Numa rua de chão batido, no bairro contíguo, na casinha modesta ainda havia luzes acesas, apesar do adiantado da hora. O policial foi atendido por uma meninota chorando. À pergunta respondeu que a mãe não estava bem, foi agredida pelo noivo da irmã. Enquanto narrava os fatos, seu rosto se transfigurou ao ver Clóvis descer da viatura; desesperou-se a demonstrar enorme pavor.

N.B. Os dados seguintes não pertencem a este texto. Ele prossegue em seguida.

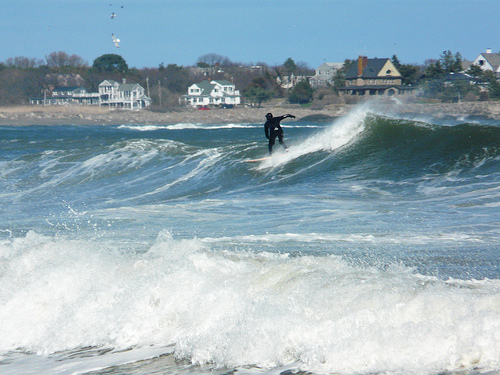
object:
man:
[264, 112, 296, 157]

Calma, confortou-a o policial a perguntar sobre a mãe. Disse que recebeu o farmacêutico que lhe fez um curativo, pois feriu-se ao bater na mesa quando caiu devido a agressão sofrida do gordo que desceu do carro. Falou ainda que ele era o noivo da irmã; que ele bateu em todos da casa. A noiva, à demora da irmã, veio saber quem os visitava. O policial, obedecendo às instruções para abordagens, entrou sozinho. Ao confirmar das agressões, elaborou o Boletim de Ocorrências e determinou que todos se preparassem, pois deveriam acompanhá-lo à presença do Delegado para prestarem depoimentos. Pelo rádio da viatura pediu outra, para conduzi-los à Delegacia.

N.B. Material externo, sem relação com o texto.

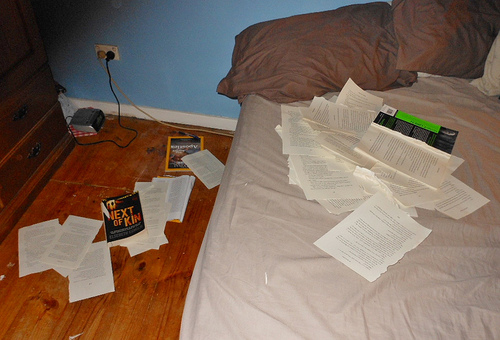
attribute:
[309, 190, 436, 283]
paper — white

Ao Delegado de plantão relataram, com detalhes, todo o ocorrido. A noiva, ao contar as repetidas agressões sofridas por ela e toda a família falava que o Clóvis era um debochado, mas ela o amava, não fazia conta dos deboches dele, pois o amava muito. Contou que as agressões sucediam ao serem seus deboches repelidos, pois que, na frente de seus pais, ficava a pegar nos seus peitos, a abrir sua blusa, a enfiar a mão por baixo de seu vestido, olhava para os velhos e dava risada. É um debochado Doutor, confirmou. Ao ser admoestado por ela e seus genitores, se enfurecia e punha-se a bater em todos, até mesmo em quem nada fizera, como a irmãzinha.

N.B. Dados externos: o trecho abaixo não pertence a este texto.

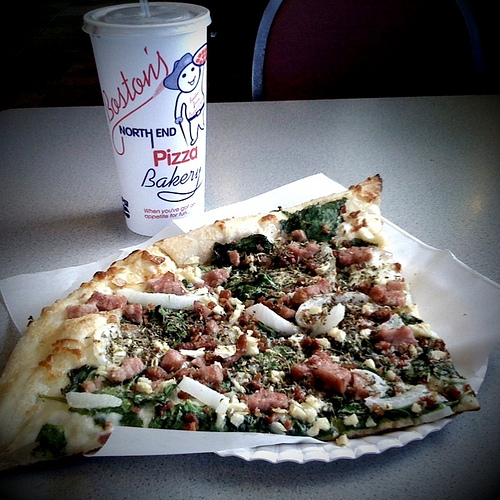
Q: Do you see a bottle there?
A: No, there are no bottles.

Veio a oitiva do delinqüente – assim o chamou o Delegado. Ele desmentiu a todos. Disse tratar-lhes como mereciam. À intervenção do futuro sogro, mandou que calasse a boca se não lhe dava na cara. O Delegado, diante da repreensão de Clóvis ao velho, esboçou maroto sorriso. Então você é valentão, perguntou-lhe o Delegado. Não, não é isso Doutor, é que, se a gente deixar, todo mundo monta na gente. Não sou cavalo de ninguém, o senhor compreende, a gente tem que ir educando desde o namoro. Cara, não compreendo não, respondeu o Delegado. Você pensa assim mesmo ou é mais um deboche?, continuou a Autoridade e, aos policiais, determinou que levassem Clóvis a conversar com um seu amigo que o esperava na sala contígua. O Delegado e os policiais trocaram olhares insinuantes e maliciosos, a revelarem que nessa sala cantavam e choravam os valentões e todos os demais delinquentes. A noiva, ao ver o noivo sendo levado onde ela não o podia ver perguntou: que vão fazer com ele, e debulhou-se desesperadamente em lágrimas, dizendo: ele é debochado mas eu gosto dele, eu gosto dele, eu amo ele Doutor!. A senhora gosta dele ou de apanhar?, retrucou severamente o Delegado. A expressão da moça respondeu a pergunta. As lágrimas banhavam seu rosto ovalado, ornamentado pelos olhos verdes e a boca rubra de batom acentuado. Ela, após levarem o pilantra, não conseguia articular palavras, tal era o seu pavor. A senhora gosta mesmo desse saco de banha, disse o Delegado. Vou ver o que posso fazer. Tanto amor dessa menina desperdiçado por um, um saco de banha imprestável, agressor inveterado, resmungou indignado o Delegado, olhando para os familiares que também choravam em solidariedade à filha e à irmã. Não chore mais, disse o velhinho ao consolar e abraçar a filha, repetindo o gesto a mãe e os irmãos.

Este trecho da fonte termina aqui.